## WHAT THE EXERCISE ASKS
Below are records; reproduce exactly the lines from the one that has "[011] | [01 1 ] |" through the one that has "direction, the field", ends included, and nothing more.

(Stored data entries)

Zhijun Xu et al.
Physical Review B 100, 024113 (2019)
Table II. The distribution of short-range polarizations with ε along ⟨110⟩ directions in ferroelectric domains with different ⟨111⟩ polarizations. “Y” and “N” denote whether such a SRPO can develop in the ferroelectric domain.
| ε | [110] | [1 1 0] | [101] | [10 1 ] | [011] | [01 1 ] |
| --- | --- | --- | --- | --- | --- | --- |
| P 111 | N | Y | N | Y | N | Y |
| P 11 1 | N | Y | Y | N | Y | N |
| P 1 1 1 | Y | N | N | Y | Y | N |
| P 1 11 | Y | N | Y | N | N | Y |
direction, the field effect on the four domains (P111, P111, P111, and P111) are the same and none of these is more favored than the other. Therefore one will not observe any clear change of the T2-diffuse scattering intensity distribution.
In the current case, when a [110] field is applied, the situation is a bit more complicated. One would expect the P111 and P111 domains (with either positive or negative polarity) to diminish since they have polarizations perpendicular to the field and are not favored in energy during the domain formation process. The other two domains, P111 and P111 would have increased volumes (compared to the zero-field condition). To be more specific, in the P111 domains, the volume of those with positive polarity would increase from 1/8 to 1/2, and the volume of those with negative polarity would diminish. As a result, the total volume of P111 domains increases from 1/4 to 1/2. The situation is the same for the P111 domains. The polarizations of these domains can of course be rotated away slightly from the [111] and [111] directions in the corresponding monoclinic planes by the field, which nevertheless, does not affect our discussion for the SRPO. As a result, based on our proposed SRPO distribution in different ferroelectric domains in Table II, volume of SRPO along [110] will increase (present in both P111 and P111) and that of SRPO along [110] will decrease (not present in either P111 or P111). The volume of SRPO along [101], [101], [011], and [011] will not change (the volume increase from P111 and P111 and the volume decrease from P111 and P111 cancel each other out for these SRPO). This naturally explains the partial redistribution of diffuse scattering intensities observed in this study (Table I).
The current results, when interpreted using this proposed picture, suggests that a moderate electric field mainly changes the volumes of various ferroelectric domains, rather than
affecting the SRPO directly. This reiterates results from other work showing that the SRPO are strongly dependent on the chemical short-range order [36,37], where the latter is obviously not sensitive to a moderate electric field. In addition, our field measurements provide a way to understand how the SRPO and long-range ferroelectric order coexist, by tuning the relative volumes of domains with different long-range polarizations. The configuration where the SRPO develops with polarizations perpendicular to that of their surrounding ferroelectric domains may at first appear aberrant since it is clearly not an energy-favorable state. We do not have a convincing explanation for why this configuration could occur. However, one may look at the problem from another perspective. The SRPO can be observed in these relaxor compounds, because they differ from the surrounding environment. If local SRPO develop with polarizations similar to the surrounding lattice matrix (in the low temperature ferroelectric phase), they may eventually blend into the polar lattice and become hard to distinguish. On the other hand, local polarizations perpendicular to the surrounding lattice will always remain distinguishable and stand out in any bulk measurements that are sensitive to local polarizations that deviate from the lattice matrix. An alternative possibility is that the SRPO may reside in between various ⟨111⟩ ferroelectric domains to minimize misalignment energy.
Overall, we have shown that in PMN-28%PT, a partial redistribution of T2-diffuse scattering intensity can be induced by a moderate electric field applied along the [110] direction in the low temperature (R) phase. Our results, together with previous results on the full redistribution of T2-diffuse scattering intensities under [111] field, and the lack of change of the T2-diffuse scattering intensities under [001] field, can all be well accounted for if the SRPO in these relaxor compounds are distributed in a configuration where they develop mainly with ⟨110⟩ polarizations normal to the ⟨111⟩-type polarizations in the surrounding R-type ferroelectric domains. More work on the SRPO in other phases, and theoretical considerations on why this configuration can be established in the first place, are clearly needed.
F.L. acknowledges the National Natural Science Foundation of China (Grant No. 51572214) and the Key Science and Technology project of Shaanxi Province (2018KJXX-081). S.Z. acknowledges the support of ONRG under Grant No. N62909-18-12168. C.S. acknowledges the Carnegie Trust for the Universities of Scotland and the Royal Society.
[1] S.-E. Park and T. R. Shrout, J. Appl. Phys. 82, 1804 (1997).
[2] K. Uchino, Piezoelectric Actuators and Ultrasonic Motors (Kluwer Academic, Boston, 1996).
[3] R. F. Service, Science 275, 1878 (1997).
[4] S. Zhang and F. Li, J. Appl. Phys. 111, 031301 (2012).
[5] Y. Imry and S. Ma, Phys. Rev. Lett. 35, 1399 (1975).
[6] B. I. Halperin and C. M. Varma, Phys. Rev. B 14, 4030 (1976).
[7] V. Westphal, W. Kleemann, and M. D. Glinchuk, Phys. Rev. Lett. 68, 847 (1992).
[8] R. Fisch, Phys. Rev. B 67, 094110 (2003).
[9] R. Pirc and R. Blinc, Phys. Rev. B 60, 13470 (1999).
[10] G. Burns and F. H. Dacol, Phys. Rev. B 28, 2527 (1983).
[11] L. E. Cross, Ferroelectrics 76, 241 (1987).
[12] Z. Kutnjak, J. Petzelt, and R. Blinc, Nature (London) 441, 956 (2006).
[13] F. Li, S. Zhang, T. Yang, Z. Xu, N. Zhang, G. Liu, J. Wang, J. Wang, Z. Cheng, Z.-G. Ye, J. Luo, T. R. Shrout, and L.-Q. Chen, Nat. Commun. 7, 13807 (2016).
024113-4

## ANSWER TO THE PROBLEM
| ε | [110] | [1 1 0] | [101] | [10 1 ] | [011] | [01 1 ] |
| --- | --- | --- | --- | --- | --- | --- |
| P 111 | N | Y | N | Y | N | Y |
| P 11 1 | N | Y | Y | N | Y | N |
| P 1 1 1 | Y | N | N | Y | Y | N |
| P 1 11 | Y | N | Y | N | N | Y |
direction, the field effect on the four domains (P111, P111, P111, and P111) are the same and none of these is more favored than the other. Therefore one will not observe any clear change of the T2-diffuse scattering intensity distribution.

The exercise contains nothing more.